Color image segamentation by k-mean clustering, implemented in matlab.
Acknowledgement: The my implementation was inspired by Prof. Hongdong Li, ANU
To implement k-mean clustering, the key is to implement the 4 key steps correctly.
- I mainly use the built-in randi function to randomly select data points to be the centroids of clusters
- I mainly use some for loops to compute the closest centroid for all data points.
- given a cluster (some data point indices), I compute the average value of all data point values in all dimension and these average values stands for the next position of the centroid. All clusters are processed similarly so that we can find out the next position for all centroids.
- repeat step 2 and 3 until convergence, step 2 and step 3 are therefore in the same big while loop, and the while loop can only be broken if all centroids don’t move anymore.
Moreover, in order to later use the clusters easily, I output the result as a cell array, which is a cell array containing all clusters of data point indices. Later, I can use these data point indices to segment the image.
By changing the value of K, the performance in terms of color segamentation could be significantly affected.
Note that when doing k mean clustering, you can choose to include or exclude the coordinates of the data points (although excluding would have much better results).

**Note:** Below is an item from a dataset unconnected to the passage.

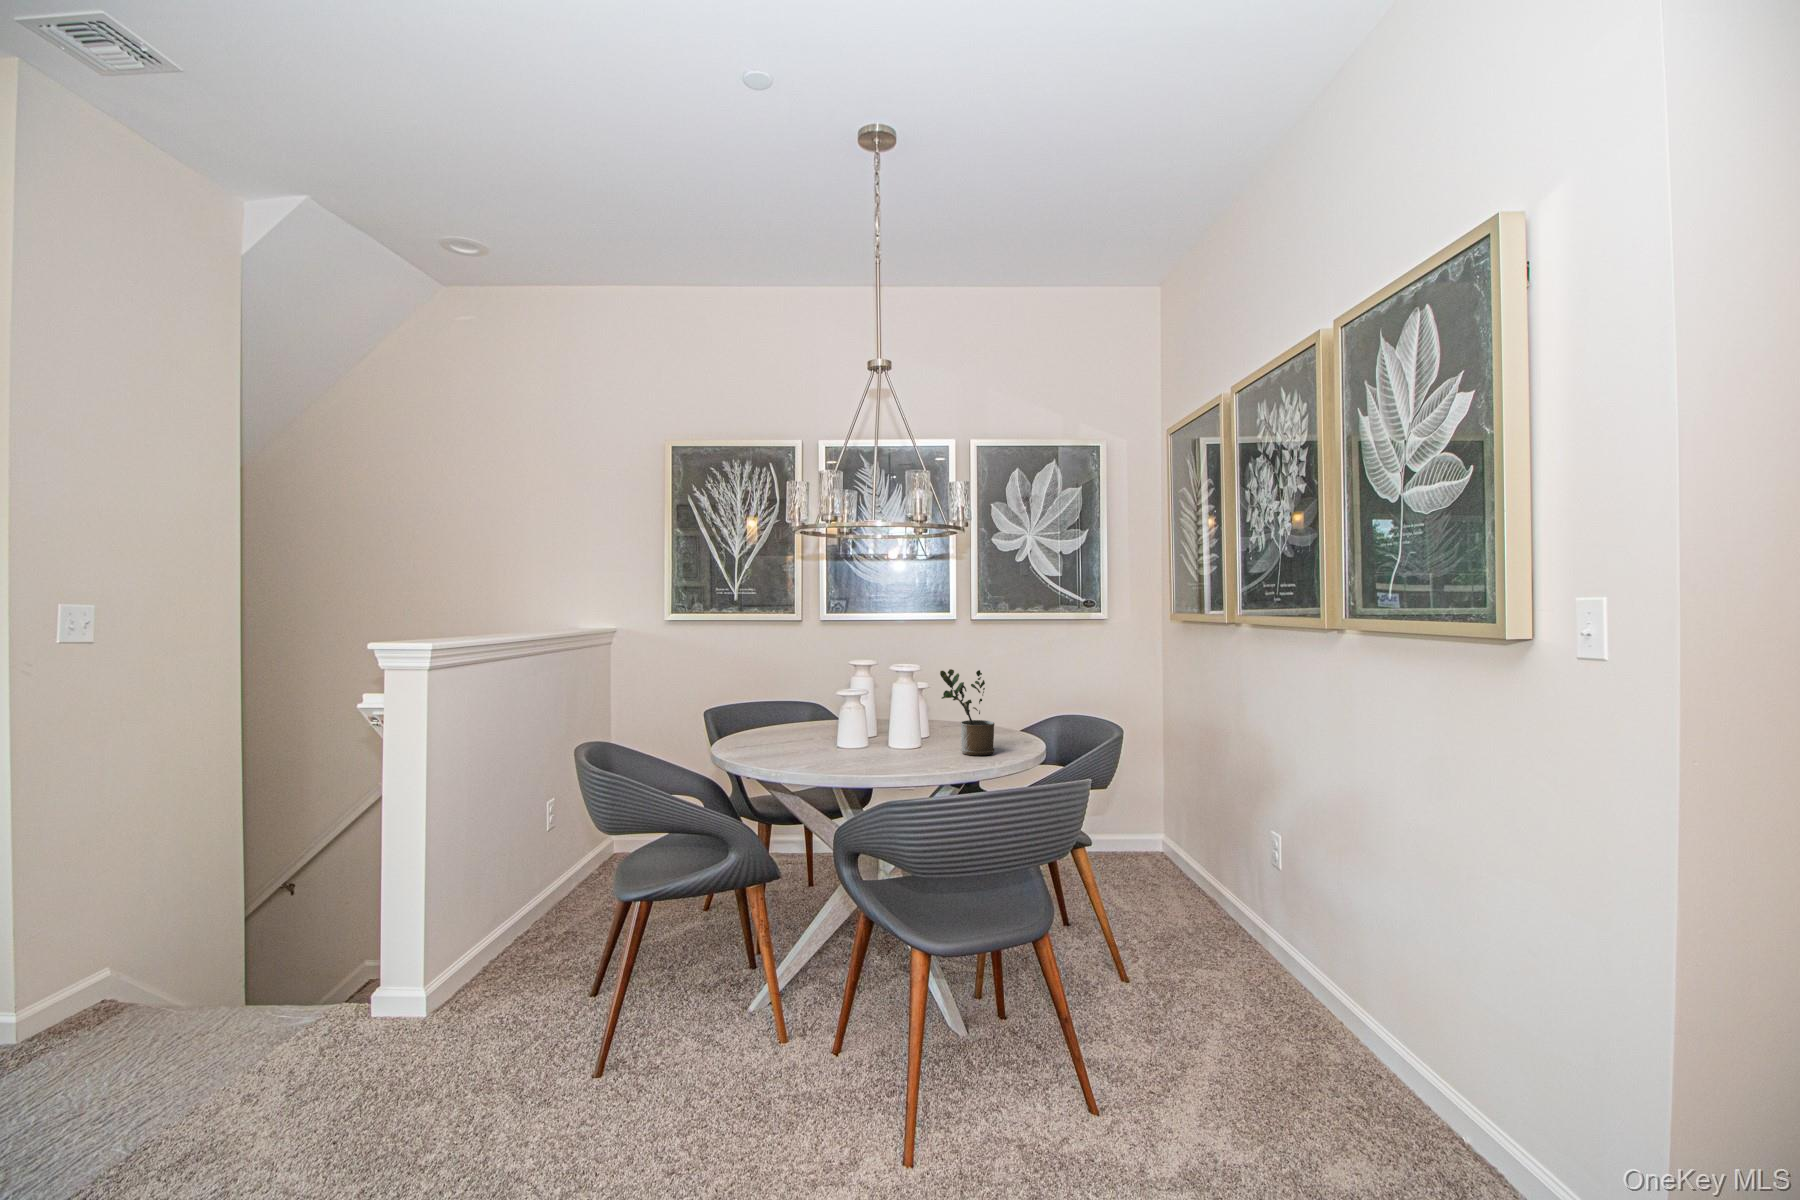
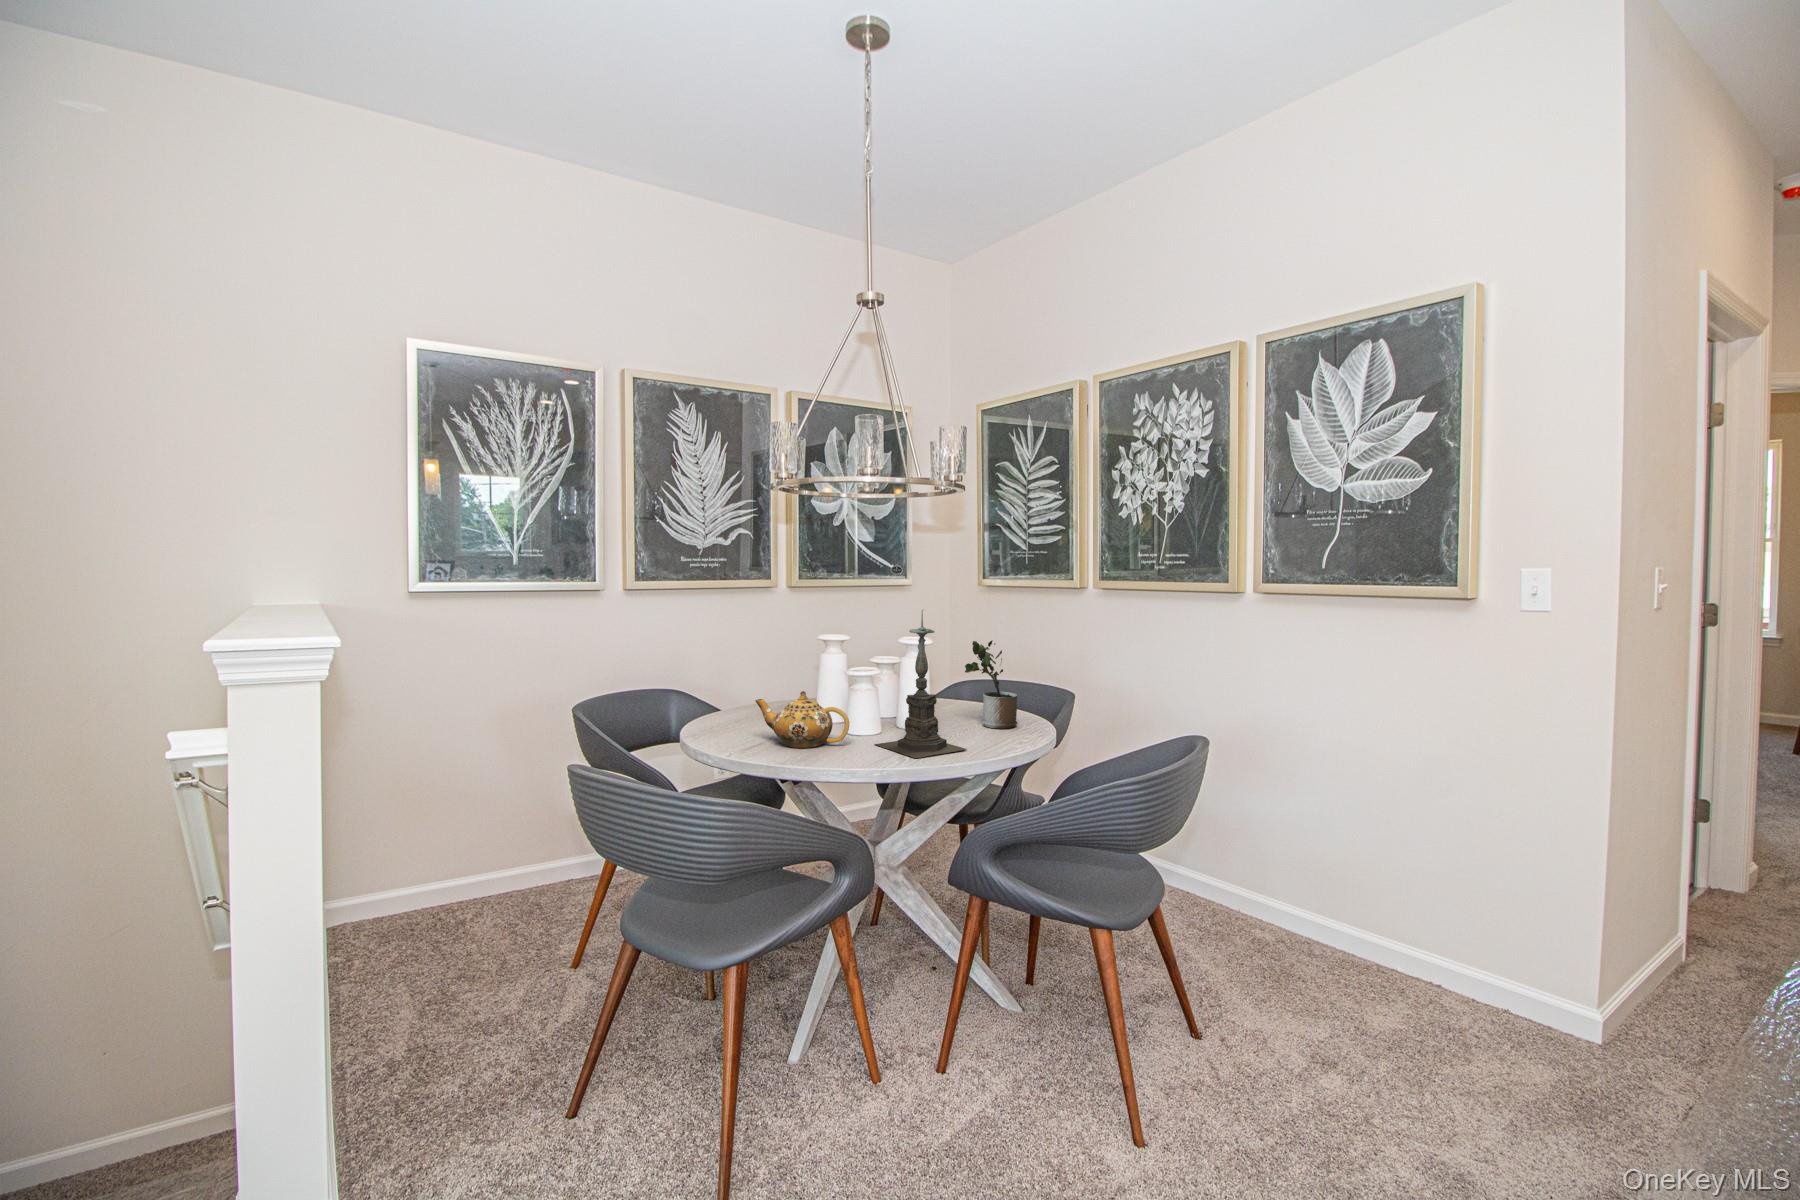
candle holder: none [822,637,882,764] -> present [874,610,967,758]
teapot: none [756,702,806,748] -> present [755,691,849,748]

K-mean++ is an improved version of normal k-mean clustering, as it's more stable and faster (but segamentation effect would be similar). And it's actually not difficult to implement. To implement k-mean++, the key is that every time choosing a centroid, it needs to be far from the already chosen centroids. To do that, every time we select a centroid, we need to calculate every data point’s distance to its closest centroid. Then the data points with larger shortest distance to its centroid are more likely to be selected as the next centroid, so that eventually all centroids are far from each other.